- Quoted passage -
::::::::
Double entry system
By Nishi Thakur
Double entry system
Accounting is an art of recording, classifying
and summarizing the transactions of
financial nature measurable in terms
of money and interpreting the results
thereof. Two methods for accounting are
Single Entry System and Double Entry
System. Mostly, we convert to Double Entry
for better accounting purposes
Double Entry System
Double Entry System of accounting deals with
either two or more accounts for every business
transaction. For instance, a person enters a
transaction of borrowing money from the bank.
So, this will increase the assets for cash balance
account and simultaneously the liability for loan
payable account will also increase.
It’s a fundamental concept encompassing
accounting and book-keeping in present times.
Every financial transaction has an equal and
opposite effect in at least two different
accounts.
Equation can be: ASSETS = LIABILITIES + EQUITY
Recording System
Double entry system records the
transactions by understanding them as a
DEBIT ITEM or CREDIT ITEM. A debit entry in
one account gives the opposite effect in
another account by credit entry. This means
that the sum of all Debit accounts must be
equal to the sum of Credit accounts.
This method of accounting and book-keeping
results in the accurate depiction of financial
statements. Thus, it also lowers the rate
of errors by detecting them on a timely
basis.
Types of Accounts
The accounting and book-keeping process
measures, records and communicates day to
day financial activities. A transaction is an
event taking place between two economic
entities, such as customers or vendors and
businesses. Accounting and book-
keeping record this event.
Under a systematic accounting process, the
activities are recorded into various accounts
to keep the data bifurcated and classified
under account heads.
Seven type of account
Assets
Liabilities
Equity
Gains
Losses
Expenses
Revenues
Debit and Credit
Debits and Credits are essentials to enter
data in a double entry system of accounting
and book-keeping. While posting an
accounting entry, an entry on the left side
of the account ledger is a debit entry and
right side entry is a credit entry.
Advantages of Double Entry System
This system increases the Accuracy of the
accounting, through the trial balance device
Profit and loss suffered during the Year can be
calculated with details
By following this system the company can keep
the accounting records in detail which eventually
helps in controlling
The recorded details can be used for
comparison purpose as well. Details of the first
year can be compared with the second year,
deviations found any during comparison can be
worked on.
Explanation of different
accounts
Ledger accounts introduction
A ledger account contains a
record of business
transactions. It is a separate
record within the general
ledger that is assigned to a
specific asset, liability, equity
item, revenue type, or expense
type. Examples of ledger
accounts are: Cash. Accounts
receivable.
Trail balance
Meaning of trail balance
A trial balance is like a bookkeeping worksheet
the company prepares at the end of the
financial year. Basically, it is an account that
lists the closing balance of each account on the
respective debit or credit side.
One of the main objectives of the trial balance
is to ensure that the total of all debits equals
the total of all the credits.
Preparing the trial balance is the third step of
the accounting process.
After journalizing and posting all entries in
the ledgers, the bookkeepers prepare the trial
balance
Objective of trail
balance
It ensures that the posting from the
ledgers is done correctly. If there are any
arithmetic errors in the accounting then
this will get reflected in the trial balance.
::::::::
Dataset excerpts

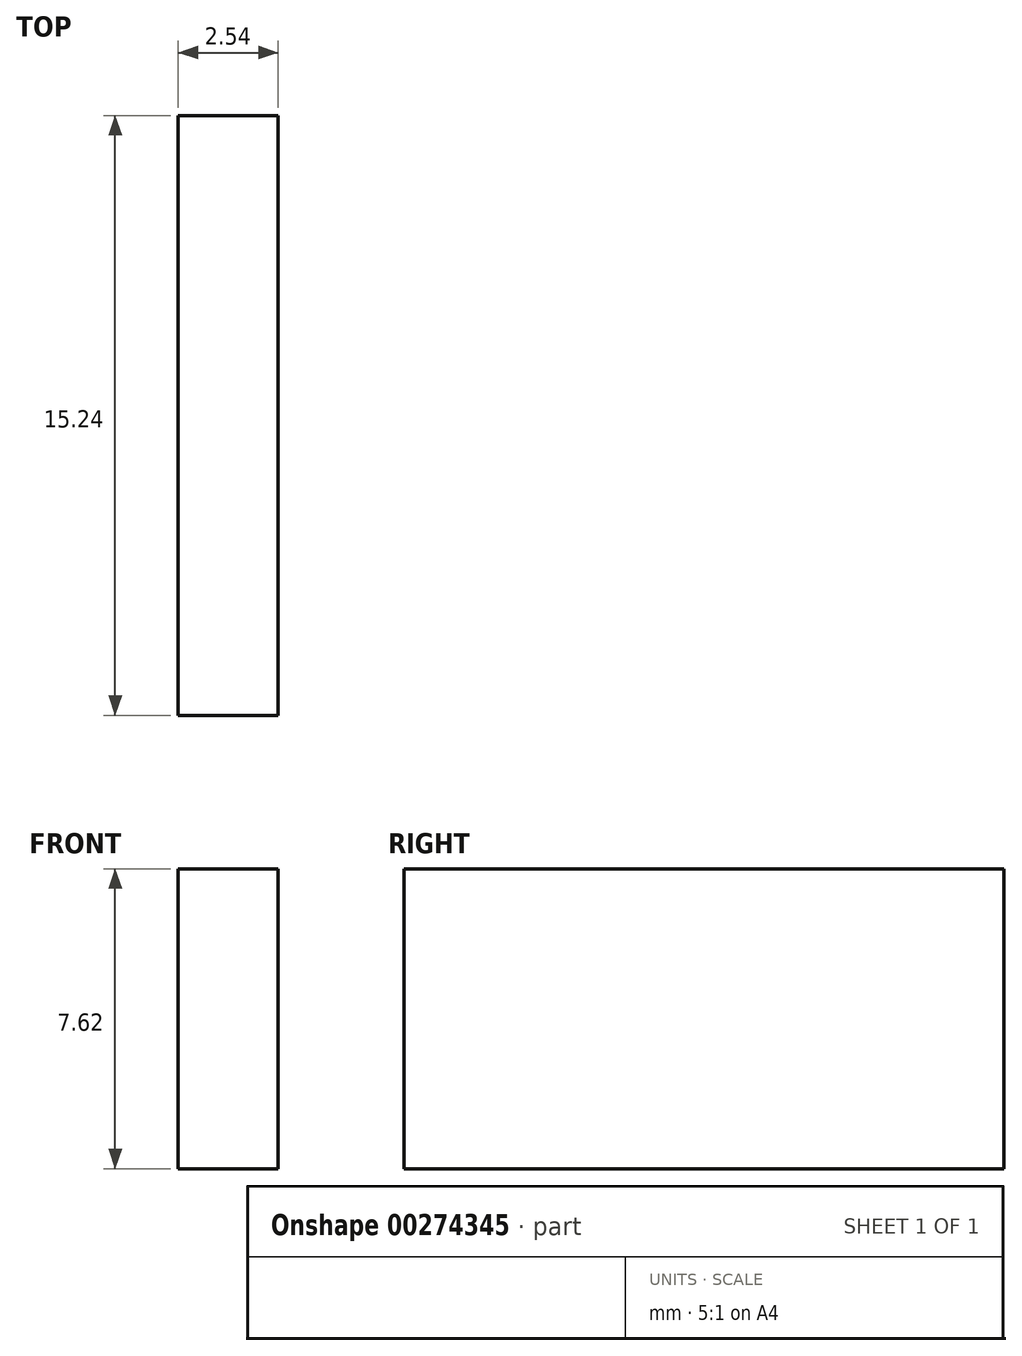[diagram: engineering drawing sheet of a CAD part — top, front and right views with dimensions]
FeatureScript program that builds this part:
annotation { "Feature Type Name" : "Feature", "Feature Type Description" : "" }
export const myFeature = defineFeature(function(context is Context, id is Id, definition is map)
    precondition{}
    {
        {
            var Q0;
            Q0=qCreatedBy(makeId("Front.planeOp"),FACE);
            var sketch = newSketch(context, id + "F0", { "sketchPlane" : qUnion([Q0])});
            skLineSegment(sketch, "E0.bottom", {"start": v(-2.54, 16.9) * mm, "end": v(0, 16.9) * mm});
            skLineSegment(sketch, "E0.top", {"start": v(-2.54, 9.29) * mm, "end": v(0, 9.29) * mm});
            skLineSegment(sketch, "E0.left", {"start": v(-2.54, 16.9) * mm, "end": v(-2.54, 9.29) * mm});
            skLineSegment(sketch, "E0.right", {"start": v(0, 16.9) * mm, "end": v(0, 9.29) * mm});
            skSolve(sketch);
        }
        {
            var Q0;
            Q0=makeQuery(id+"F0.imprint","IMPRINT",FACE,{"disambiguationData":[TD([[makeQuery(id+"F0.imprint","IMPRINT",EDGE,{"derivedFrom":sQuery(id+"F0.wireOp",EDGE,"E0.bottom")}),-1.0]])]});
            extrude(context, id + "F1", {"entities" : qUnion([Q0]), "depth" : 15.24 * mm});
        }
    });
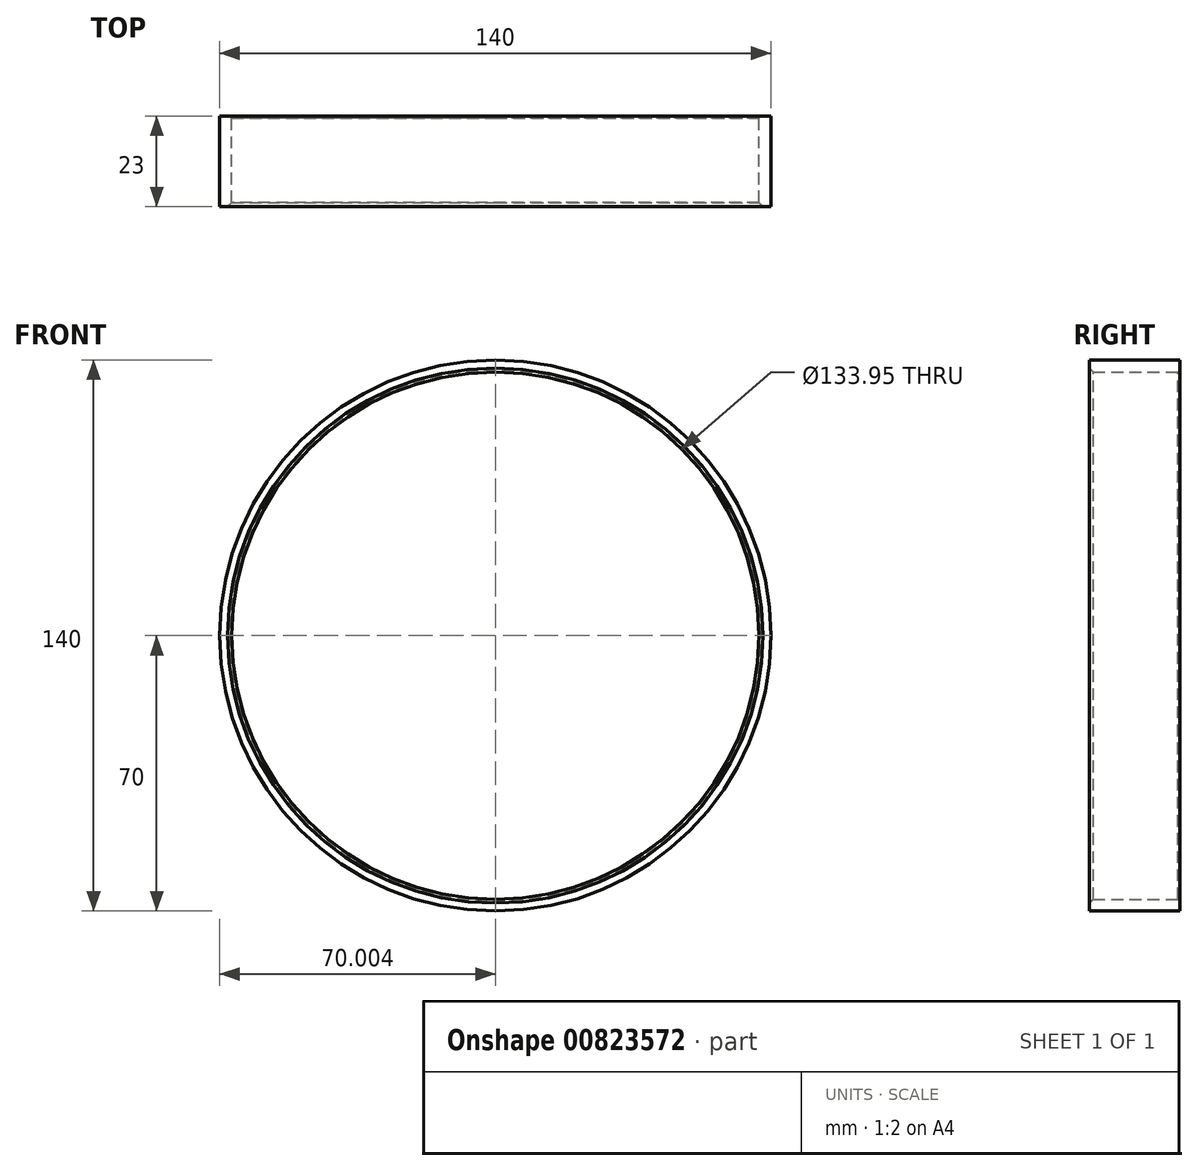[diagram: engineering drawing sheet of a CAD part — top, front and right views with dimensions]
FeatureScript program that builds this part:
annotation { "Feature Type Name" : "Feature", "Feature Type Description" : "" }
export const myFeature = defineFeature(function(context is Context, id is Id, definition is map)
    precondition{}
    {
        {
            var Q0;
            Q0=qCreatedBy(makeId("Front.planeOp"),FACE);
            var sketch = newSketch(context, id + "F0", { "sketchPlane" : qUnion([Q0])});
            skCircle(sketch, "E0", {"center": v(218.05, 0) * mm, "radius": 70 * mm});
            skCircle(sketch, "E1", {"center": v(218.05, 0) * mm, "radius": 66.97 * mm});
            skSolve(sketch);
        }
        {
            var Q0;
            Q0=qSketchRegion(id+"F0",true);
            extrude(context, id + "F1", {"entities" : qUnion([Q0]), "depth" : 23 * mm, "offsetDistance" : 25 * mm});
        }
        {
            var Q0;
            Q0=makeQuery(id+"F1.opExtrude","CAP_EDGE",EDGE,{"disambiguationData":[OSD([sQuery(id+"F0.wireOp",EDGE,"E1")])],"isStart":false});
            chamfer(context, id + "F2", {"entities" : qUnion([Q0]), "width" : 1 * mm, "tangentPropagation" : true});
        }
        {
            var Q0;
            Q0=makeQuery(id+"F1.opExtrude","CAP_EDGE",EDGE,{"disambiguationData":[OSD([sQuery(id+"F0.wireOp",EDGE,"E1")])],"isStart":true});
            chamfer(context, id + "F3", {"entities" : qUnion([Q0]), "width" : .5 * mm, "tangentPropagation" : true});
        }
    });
::::::::
- Task objective -
Continue the text on the double entry system of accounting, beginning after its final sentence about arithmetic errors being reflected in the trial balance.

- Result -
And we can determine this when the total
of the debit column and the credit column
do not match.
Similarly, it will also detect clerical errors,
like a fault in posting, mixing up of figures,
etc.
Trial balance will also help in the
preparation of the final accounts. The
balances for the financial statements are
taken from the trial balance.
And the trial balance will also serve as a
useful summary of all accounting records.
It is a summary of all the ledger
accounts of a firm.
We will only refer to the individual ledger
accounts if any details are needed.
Otherwise, we rely on the trial balance.
Limitation of trail balance
Limitations of Trial Balance
As we saw the trial balance is an important
account for bookkeepers. But there are
some limitations of a trial balance as well.
One main limitation is that it does not
point out all types of errors. This means
that even if we have a fully balanced trial
balance it will not assure 100% accuracy of
the accounts.
A transaction that is completely missing,
was not even journalized
When the wrong amount was written in
both the accounts
If a posting was done in the wrong
account but in the right amount
An entry that was never posted in the
ledger altogether
Double posting of entry by mistake
Meaning of final accounts
Final accounts gives an idea about
the profitability and financial position of a business to
its management, owners, and other interested parties.
All business transactions are first recorded in
a journal. They are then transferred to a ledger and
balanced.
These final tallies are prepared for a specific period.
The preparation of a final accounting is the last stage
of the accounting cycle.
It determines the financial position of the business.
Under this, it is compulsory to make a trading account,
the profit and loss account, and balance sheet.
The term "final accounts" includes the trading
account, the profit and loss account, and the balance
sheet.
Trading account
At the end of the financial year or at the
end of the financial accounting period, an
entity prepares the financial
accounting statements to know the profit
and loss and also the financial position of
the business.
These statements help users of financial
accounting, information in decision making.
In this article, we will see the steps of
preparation of trading account.
Feature of trading
account
It is the first stage in the preparation of
financial accounting statement of a trading
concern.
It records only the net sales and direct
cost of goods sold.
The balance of this account discloses the
gross profit and gross loss.
We transfer the balance of the trading
account to the profit and loss account.
Classification items of
trading account
Opening Stock
In the case of trading concern, the opening
stock means the finished goods only. We
take the amount of opening stock from
Trial Balance.
Purchases
The amount of purchases during the year
includes cash as well as credit purchases.
The deductions from purchases are
purchase return, drawings of goods by the
proprietor, distribution of goods as free
samples, etc.
Direct expenses
It means all those expenses which are
incurred from the time of purchases to
making the goods in suitable condition. This
expense includes freight inward,
octopi, wages etc.
Gross profit
If the credit side of Trading A/c is greater
than the debit side of Trading A/c gross
profit will arise.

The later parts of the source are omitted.